• [Material to process]
═══
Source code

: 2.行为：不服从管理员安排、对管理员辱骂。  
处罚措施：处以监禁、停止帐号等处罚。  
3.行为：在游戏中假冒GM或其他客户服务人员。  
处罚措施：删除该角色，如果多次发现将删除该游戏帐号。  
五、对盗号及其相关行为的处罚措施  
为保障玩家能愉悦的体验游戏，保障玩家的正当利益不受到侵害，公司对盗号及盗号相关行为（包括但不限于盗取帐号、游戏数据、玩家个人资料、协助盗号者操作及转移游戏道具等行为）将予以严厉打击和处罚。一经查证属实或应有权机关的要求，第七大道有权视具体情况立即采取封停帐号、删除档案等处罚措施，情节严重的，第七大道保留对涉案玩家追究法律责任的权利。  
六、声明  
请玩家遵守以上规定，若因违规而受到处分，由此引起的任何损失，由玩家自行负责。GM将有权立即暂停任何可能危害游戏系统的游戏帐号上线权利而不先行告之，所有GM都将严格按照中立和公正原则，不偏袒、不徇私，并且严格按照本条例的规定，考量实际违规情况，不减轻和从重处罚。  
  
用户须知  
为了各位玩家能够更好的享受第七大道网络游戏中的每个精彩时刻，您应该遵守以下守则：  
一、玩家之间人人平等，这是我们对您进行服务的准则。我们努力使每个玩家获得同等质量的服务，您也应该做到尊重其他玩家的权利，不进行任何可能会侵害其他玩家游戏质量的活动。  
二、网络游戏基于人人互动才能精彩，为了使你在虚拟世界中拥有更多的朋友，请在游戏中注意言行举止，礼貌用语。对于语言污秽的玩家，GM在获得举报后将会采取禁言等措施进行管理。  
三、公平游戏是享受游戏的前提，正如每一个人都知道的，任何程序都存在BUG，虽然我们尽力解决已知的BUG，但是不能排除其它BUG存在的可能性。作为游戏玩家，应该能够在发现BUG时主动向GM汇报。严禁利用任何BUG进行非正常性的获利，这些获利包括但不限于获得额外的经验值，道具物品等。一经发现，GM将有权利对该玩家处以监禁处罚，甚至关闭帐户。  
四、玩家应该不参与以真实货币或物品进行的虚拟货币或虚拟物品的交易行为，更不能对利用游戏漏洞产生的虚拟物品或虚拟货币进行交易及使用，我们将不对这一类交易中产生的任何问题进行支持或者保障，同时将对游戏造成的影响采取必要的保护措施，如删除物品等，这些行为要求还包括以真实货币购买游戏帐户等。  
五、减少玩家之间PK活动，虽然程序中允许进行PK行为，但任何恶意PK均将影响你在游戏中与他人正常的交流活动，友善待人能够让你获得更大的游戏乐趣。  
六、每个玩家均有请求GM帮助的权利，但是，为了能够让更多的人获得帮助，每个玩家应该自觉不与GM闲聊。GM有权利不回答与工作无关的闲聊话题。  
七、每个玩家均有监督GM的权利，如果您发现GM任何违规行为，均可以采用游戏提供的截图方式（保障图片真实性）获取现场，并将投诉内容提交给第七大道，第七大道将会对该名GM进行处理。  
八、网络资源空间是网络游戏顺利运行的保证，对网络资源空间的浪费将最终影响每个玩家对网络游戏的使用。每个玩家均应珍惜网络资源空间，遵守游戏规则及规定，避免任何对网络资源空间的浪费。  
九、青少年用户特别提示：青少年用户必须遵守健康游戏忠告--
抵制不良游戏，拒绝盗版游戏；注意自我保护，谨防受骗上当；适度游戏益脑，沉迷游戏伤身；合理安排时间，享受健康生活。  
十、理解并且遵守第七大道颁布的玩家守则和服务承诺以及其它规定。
═══
• [Action item]
Set out every line of text in the material as a numbered list, and skip any blank lines.

• [Output below]
1. Source code
2. : 2.行为：不服从管理员安排、对管理员辱骂。  
3. 处罚措施：处以监禁、停止帐号等处罚。  
4. 3.行为：在游戏中假冒GM或其他客户服务人员。  
5. 处罚措施：删除该角色，如果多次发现将删除该游戏帐号。  
6. 五、对盗号及其相关行为的处罚措施  
7. 为保障玩家能愉悦的体验游戏，保障玩家的正当利益不受到侵害，公司对盗号及盗号相关行为（包括但不限于盗取帐号、游戏数据、玩家个人资料、协助盗号者操作及转移游戏道具等行为）将予以严厉打击和处罚。一经查证属实或应有权机关的要求，第七大道有权视具体情况立即采取封停帐号、删除档案等处罚措施，情节严重的，第七大道保留对涉案玩家追究法律责任的权利。  
8. 六、声明  
9. 请玩家遵守以上规定，若因违规而受到处分，由此引起的任何损失，由玩家自行负责。GM将有权立即暂停任何可能危害游戏系统的游戏帐号上线权利而不先行告之，所有GM都将严格按照中立和公正原则，不偏袒、不徇私，并且严格按照本条例的规定，考量实际违规情况，不减轻和从重处罚。  
10. 用户须知  
11. 为了各位玩家能够更好的享受第七大道网络游戏中的每个精彩时刻，您应该遵守以下守则：  
12. 一、玩家之间人人平等，这是我们对您进行服务的准则。我们努力使每个玩家获得同等质量的服务，您也应该做到尊重其他玩家的权利，不进行任何可能会侵害其他玩家游戏质量的活动。  
13. 二、网络游戏基于人人互动才能精彩，为了使你在虚拟世界中拥有更多的朋友，请在游戏中注意言行举止，礼貌用语。对于语言污秽的玩家，GM在获得举报后将会采取禁言等措施进行管理。  
14. 三、公平游戏是享受游戏的前提，正如每一个人都知道的，任何程序都存在BUG，虽然我们尽力解决已知的BUG，但是不能排除其它BUG存在的可能性。作为游戏玩家，应该能够在发现BUG时主动向GM汇报。严禁利用任何BUG进行非正常性的获利，这些获利包括但不限于获得额外的经验值，道具物品等。一经发现，GM将有权利对该玩家处以监禁处罚，甚至关闭帐户。  
15. 四、玩家应该不参与以真实货币或物品进行的虚拟货币或虚拟物品的交易行为，更不能对利用游戏漏洞产生的虚拟物品或虚拟货币进行交易及使用，我们将不对这一类交易中产生的任何问题进行支持或者保障，同时将对游戏造成的影响采取必要的保护措施，如删除物品等，这些行为要求还包括以真实货币购买游戏帐户等。  
16. 五、减少玩家之间PK活动，虽然程序中允许进行PK行为，但任何恶意PK均将影响你在游戏中与他人正常的交流活动，友善待人能够让你获得更大的游戏乐趣。  
17. 六、每个玩家均有请求GM帮助的权利，但是，为了能够让更多的人获得帮助，每个玩家应该自觉不与GM闲聊。GM有权利不回答与工作无关的闲聊话题。  
18. 七、每个玩家均有监督GM的权利，如果您发现GM任何违规行为，均可以采用游戏提供的截图方式（保障图片真实性）获取现场，并将投诉内容提交给第七大道，第七大道将会对该名GM进行处理。  
19. 八、网络资源空间是网络游戏顺利运行的保证，对网络资源空间的浪费将最终影响每个玩家对网络游戏的使用。每个玩家均应珍惜网络资源空间，遵守游戏规则及规定，避免任何对网络资源空间的浪费。  
20. 九、青少年用户特别提示：青少年用户必须遵守健康游戏忠告--
21. 抵制不良游戏，拒绝盗版游戏；注意自我保护，谨防受骗上当；适度游戏益脑，沉迷游戏伤身；合理安排时间，享受健康生活。  
22. 十、理解并且遵守第七大道颁布的玩家守则和服务承诺以及其它规定。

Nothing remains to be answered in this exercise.